Then-acting Assistant US Attorney General Jeffrey Clark speaks next to then-Deputy US Attorney General Jeffrey Rosen at a news conference at the Justice Department on October 21, 2020, in Washington, DC.
CNN  — 

The Justice Department is investigating felony violations of false statements, conspiracy and obstruction as part of its January 6, 2021, probe that led to a recent search of former Trump administration official Jeffrey Clark’s home, according to an account of the criminal investigation made public Wednesday in a separate proceeding.

Clark’s legal team wrote that on June 20 “approximately a dozen armed agents of the Department of Justice’s Office of Inspector General executed a criminal search warrant at [Mr. Clark’s] home at around 7 a.m. and seized his electronic devices” as part of an investigation into violations of laws concerning false statements, conspiracy and obstruction, according to a report published Wednesday by a committee of the DC Bar’s Board on Professional Responsibility.

This is the first time a document has named the specifics of what the Justice Department is considering as possible crimes, as it looks at the top circle of political players around then-President Donald Trump before January 6.

Separate from the criminal investigation – in which Clark has not been charged – the DC Bar’s disciplinary counsel brought an ethics complaint against Clark for the role he played in seeking to use his department to promote Trump’s bogus election fraud claims at the end of 2020 and beginning of 2021.

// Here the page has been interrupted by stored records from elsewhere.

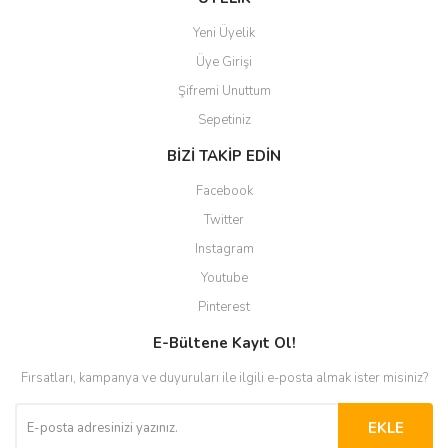
Yeni Üyelik
Üye Girişi
Şifremi Unuttum
Sepetiniz
BİZİ TAKİP EDİN
Facebook
Twitter
Instagram
Youtube
Pinterest
E-Bültene Kayıt Ol!
Fırsatları, kampanya ve duyuruları ile ilgili e-posta almak ister misiniz?
EKLE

The attorney discipline committee’s report released Wednesday quoted an assertion Clark made in a still-confidential filing where he discloses the details of the search of his home. He had argued to the ethics authorities that his proceedings there should be on hold while the DOJ and other authorities investigate him.

The Justice Department declined to comment to CNN.

Clark’s attorneys didn’t immediately respond to CNN’s requests Wednesday for more information about what they know.

His lawyers have said electronics were taken at the time of the June search of his Virginia home – and kept by investigators over the summer. Only some of those seized devices have been returned to him, on September 1, his lawyers wrote to the ethics committee earlier this month.

Clark has denied the accusations that he violated attorney ethics rules, writing in a September 8 answer to the charges that he hadn’t “harbored any scienter to act in a dishonest fashion for self gain or to achieve an illicit objective for former President Trump.”

Trump toyed with the idea of firing the Justice Department’s top leadership and installing Clark, after Clark tried to push the department toward questioning the former President’s election loss.

The disclosure comes as the broader federal investigation into events surrounding the aftermath of the 2020 election has escalated.